Vanished, Lompoc’s Japanese: Of One Hundred Families Only Two
Returned
By John V. McReynolds (Lompoc: Press Box Productions. 2010, 193 pp., $13.95, paperback)
John McReynolds, a former sports writer for the Lompoc Record, was propelled into the investigation of 100 or so Japanese families who settled and built a community in Lompoc before World War II when a friend, George Yoshitake, asked why there were no stories about the Japanese in his other book, “Lompoc: Padres to Pinot.” This question so intrigued and piqued McReynolds’ interests that he began to investigate and interview former Japanese American residents of Lompoc.
Ultimately he uses memories (he interviewed some 80 Japanese Americans), archival and secondary sources, and his reporter’s “eye” for conjectures to weave an important and untold story of a small town with even a smaller Japanese American population.
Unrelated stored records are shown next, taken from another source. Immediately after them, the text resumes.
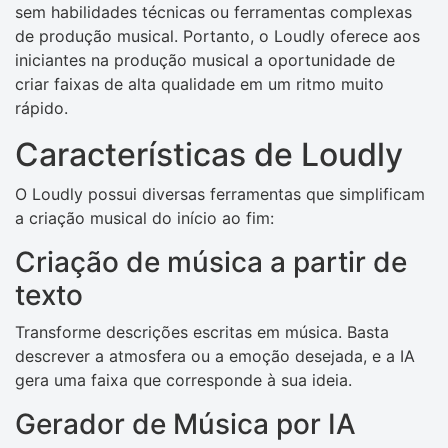
sem habilidades técnicas ou ferramentas complexas
de produção musical. Portanto, o Loudly oferece aos
iniciantes na produção musical a oportunidade de
criar faixas de alta qualidade em um ritmo muito
rápido.
Características de Loudly
O Loudly possui diversas ferramentas que simplificam
a criação musical do início ao fim:
Criação de música a partir de
texto
Transforme descrições escritas em música. Basta
descrever a atmosfera ou a emoção desejada, e a IA
gera uma faixa que corresponde à sua ideia.
Gerador de Música por IA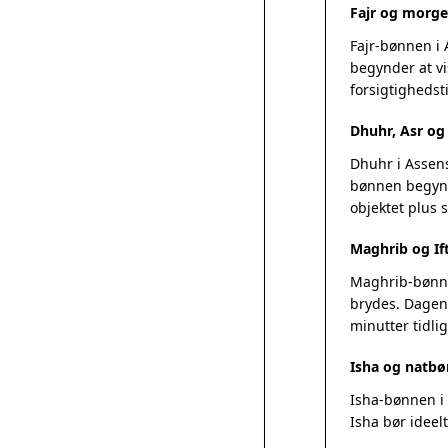
Fajr og morge
Fajr-bønnen i
begynder at vi
forsigtighedsti
Dhuhr, Asr o
Dhuhr i Assens
bønnen begynde
objektet plus
Maghrib og Ift
Maghrib-bønnen
brydes. Dagens
minutter tidlig
Isha og natbø
Isha-bønnen i 
Isha bør ideel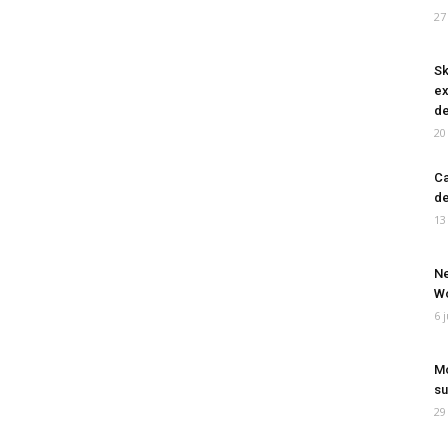
27
Sk
ex
de
20
Ca
de
13
Ne
Wo
6 
Mo
su
29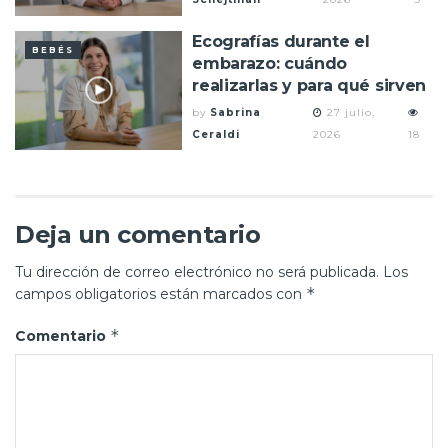
Ecografías durante el
BEBÉS
embarazo: cuándo
realizarlas y para qué sirven
by
Sabrina
27 julio,
Ceraldi
2026
18
Deja un comentario
Tu dirección de correo electrónico no será publicada.
Los
*
campos obligatorios están marcados con
*
Comentario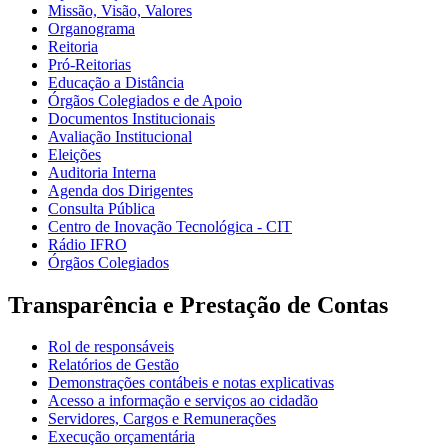
Missão, Visão, Valores
Organograma
Reitoria
Pró-Reitorias
Educação a Distância
Órgãos Colegiados e de Apoio
Documentos Institucionais
Avaliação Institucional
Eleições
Auditoria Interna
Agenda dos Dirigentes
Consulta Pública
Centro de Inovação Tecnológica - CIT
Rádio IFRO
Órgãos Colegiados
Transparência e Prestação de Contas
Rol de responsáveis
Relatórios de Gestão
Demonstrações contábeis e notas explicativas
Acesso a informação e serviços ao cidadão
Servidores, Cargos e Remunerações
Execução orçamentária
The Japanese community in Lompoc, like many other communities on the West Coast, was seemingly on the cusp of becoming a prosperous and thriving community as Dec. 6, 1941 unfolded. The events of the following day, however, would be a day of infamy for America and a date that forever changed the lives of the Japanese in America and Lompoc: only two Japanese American families ever returned to Lompoc after the War.
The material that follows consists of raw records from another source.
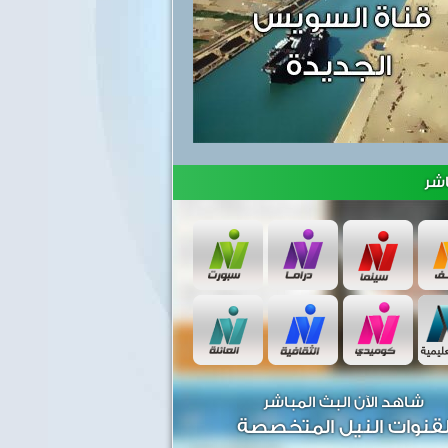
شر
شاهد الآن البث المباشر
قنوات النيل المتخصصة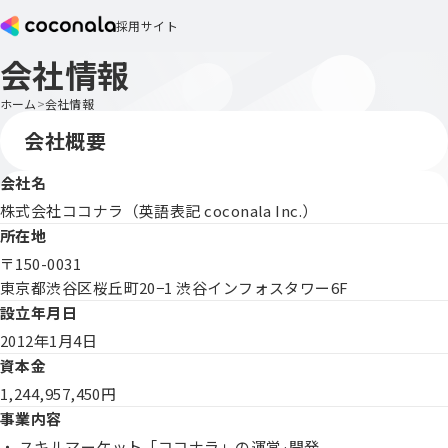
採用サイト
会社情報
ホーム
会社情報
会社概要
会社名
株式会社ココナラ（英語表記 coconala Inc.）
所在地
〒150-0031
東京都渋谷区桜丘町20−1 渋谷インフォスタワー6F
設立年月日
2012年1月4日
資本金
1,244,957,450円
事業内容
・ スキルマーケット「ココナラ」の運営·開発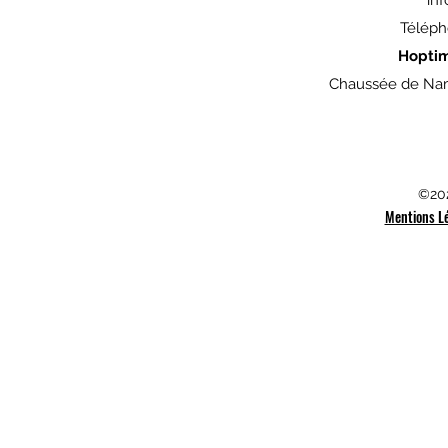
in
Téléph
Hopti
Chaussée de Nam
©202
Mentions L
McReynolds begins the telling of this story with the all-important historical context of immigration of Seitaro Iwamoto landing in San Francisco. After a number of years Iwamoto returned back to Japan to find a wife. He sailed back to San Francisco around 1910 with a new wife and finds his way to Lompoc. According to McReynolds, by 1910 there were 1,500 inhabitants including 133 Japanese in Lompoc.
For the next 20 years the Japanese community in Lompoc established roots, developing varying enterprises large and small and a community that was seemingly accepted by the larger white community. And on the eve of Dec. 6, 1941 the Japanese community in Lompoc mirrored many others in cities and towns that were on the verge of becoming thriving communities.
“Vanished” is a wonderful read, highly accessible, and adds another important chapter to the history of Japanese in America. It is also a cautionary tale that Japanese Americans should be well aware of and McReynolds gets it right when he writes: “bad things happen when good people sit back.” He, however, does identify some of the people who took the risk and supported the Japanese during these difficult times.
Having said that, “Vanished” is also a researcher’s nightmare. There are no footnotes or endnotes indicating where the information came from other than a general listing of sources without page numbers, volume, carton or folder information or even the year.